MA391 Shells Trey Jacks

Throughout one's mathematical journey, we come across this constant use of approximations. Approximations help us apply concepts in real-world activities since it becomes very difficult to show off some expressions (infinite decimal approximations for example). While you are in Calculus One, we are introduced to this concept of integrating a function. Integrating a function, let's say f(x)), is a method of finding the area underneath that curve on a graph. This application of area is very useful, especially when looking at graphs like: Distance vs. Time, Velocity vs. Time, and Acceleration vs. Time.

The next natural thought after coming up with the area is “How can we extend this 2-D method into a 3-D world?”. Instead of looking at objects with a 2-D lens, once we get into Calculus 2 we can view things as 3-D. This leads up to going from finding the area of an object to finding the volume instead. How do we do this? We want to look at a function and rotate it along an axis, capturing the image of the function as it rotates. Below is a graph from Geogebra that shows the rotation done with a triangle, where the grey, flat, circle shows the pathing of the rotation.

Next we want to get a formula for this volume. We derive this from the formula of a circle, where we then have different cases. One case is when we want to integrate the function by slicing it into different washers built upon itself. Another case is using a bunch of cylindrical shells and adding them all up next to each other. Below we will write out the exact formulas we use in each case:

If you have the height of the function and the radius, it may we best to just by the Shell Method:

Shell Method:
$\int_{a}^{b}2\pi*r*y(x)dx$, where y(x) is the height of the shell and r is the radius

Next is the Washer method, which is very similar to above but is more useful when we have a circle around another, having two different radii’s.

Washer Method:
$\int_{c}^{d}\pi*x^2dx$, where $x^2 = R_1^2 - R_2^2$ where $R$'s represent the outter and inner radius respectfully.

Let's look at an example. For the object we chose, we are using the function:

$y(x) = \frac{x}{\sqrt{x^3+1}}$ on the interval [2, 12], rotated about the y-axis. For this, we will showcase the shell method! First let us identify what the radius is. As we discussed above, we want to make the radius x, so that we can manipulate what the radius is at a given x. Next, we just have to notice that the y(x) is the one given. Now, let us see the calculation!

Math Time:
$V = \int_{2}^{12}2\pi*x*\frac{x}{\sqrt{x^3+1}}dx$

Now that we have the setup, we need to just integrate! We will use a u-substitution here! Since we have this higher power x in our square root, it might be nice to try it here. So for our problem, let: $u=x^3+1, du = 3x^2 dx$. After making this substitution, we need to change our bounds to show this!
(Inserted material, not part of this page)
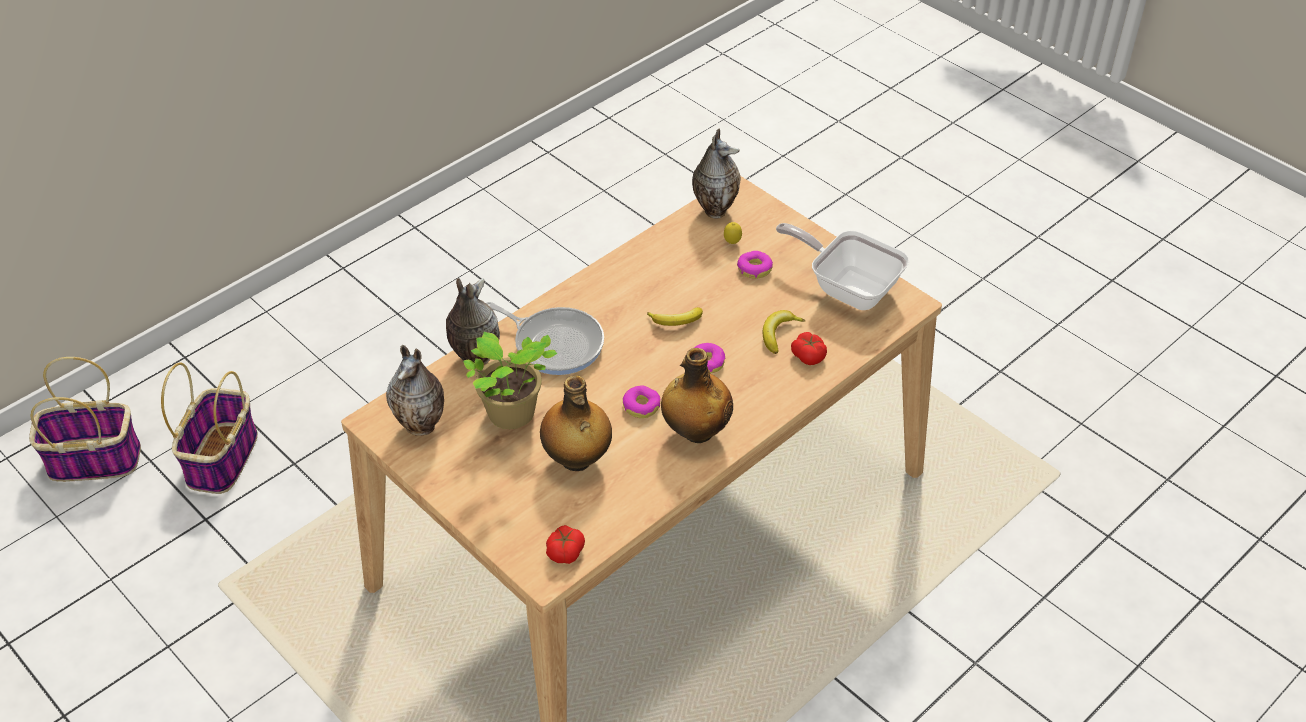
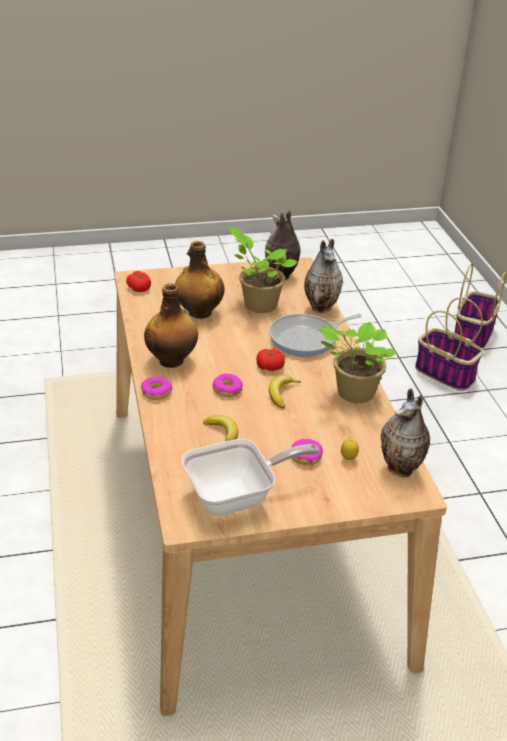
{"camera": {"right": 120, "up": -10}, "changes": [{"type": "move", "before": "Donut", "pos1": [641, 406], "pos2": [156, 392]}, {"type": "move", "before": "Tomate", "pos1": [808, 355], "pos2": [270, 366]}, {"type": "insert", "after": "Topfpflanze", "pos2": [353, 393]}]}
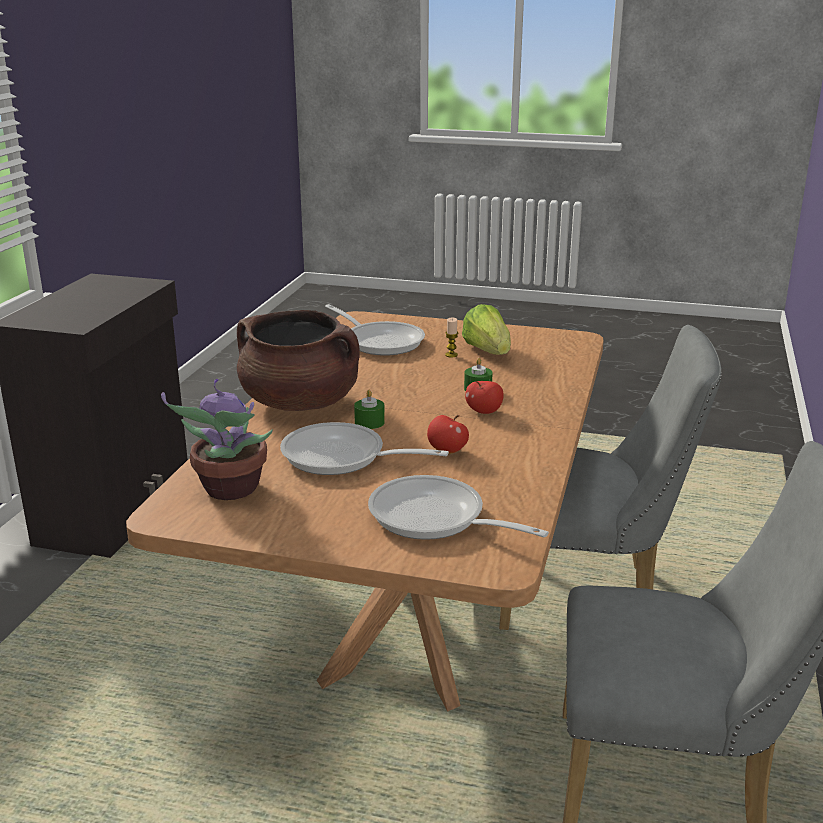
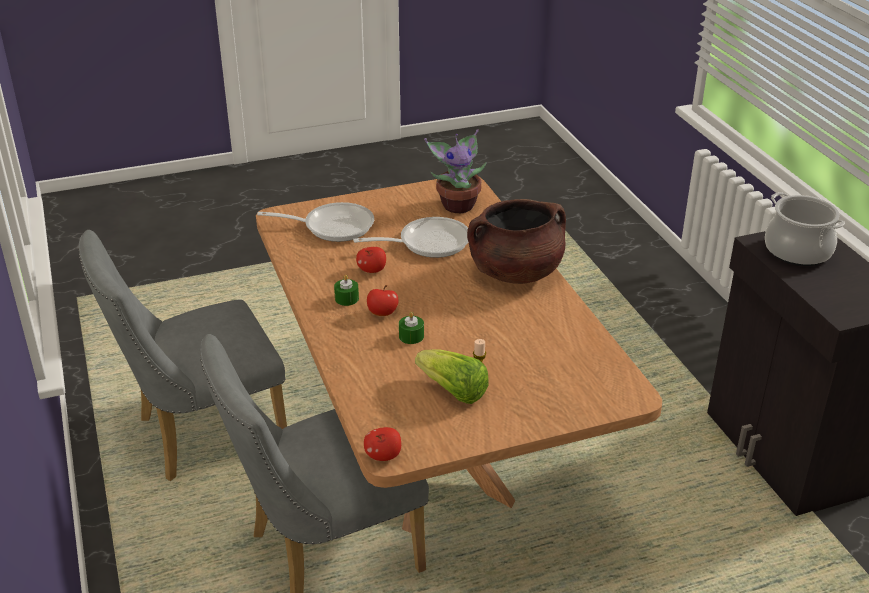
{"camera": {"right": 145, "up": 10}, "changes": [{"type": "delete", "before": "Pfanne", "pos1": [380, 341]}, {"type": "move", "before": "Kerze (grün)", "pos1": [369, 422], "pos2": [346, 298]}, {"type": "insert", "after": "Apfel", "pos2": [383, 456]}, {"type": "insert", "after": "Kochtopf", "pos2": [798, 251]}]}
We need to solve: $u=2^3+1, u=12^3+1$ => u=9, 1729. Thus, we now have an integral like:

$V =\int_{9}^{1729}2\pi*x*\frac{1}{3\sqrt{u}}du$
This then evaluates out to:
$V = \frac{4\pi}{3}({\sqrt{1729}-\sqrt{9}})$ which is approximatly 161.61 units cubed.

Now that we have seen the exact evaluation, let us look at what the approximation might look like! Below is an image generated on OnShape where we look at the adding up of shells for the curve!

The top view is to show out the hollow center since we are not starting when x=0, we start when x=2. To find the volume of our approximation, we just add up the value of the cyclindrals shells we have created! Below is the layout of the summation!

\[V = \sum_{n=2}^{12} 2\pi*\frac{n}{\sqrt{n^3+1}} \approx 168.15\] units cubed

As shown, this approximation is slightly off from the actual volume, but this is primarily due to the fact we only used a small number of shells. As you use more shells and do the summation, the approximation becomes more accurate, leading you to get to the actual volume from before!

The reason for this function is because of the shape of the graph on the 2-D plane. It reminds me of a carnival ride of going around a carousel, with each layer getting faster. Besides this, the actual approximation shows on the outside very clearly what we are trying to accomplish. One can see that we have these steps along the side, making our approximation shown. These reasons helped me come to a conclusion that this function would be very useful to showcase an approximation with the Shell Method since you can explicitly see the steps we are taking with the differences in heights of each shell.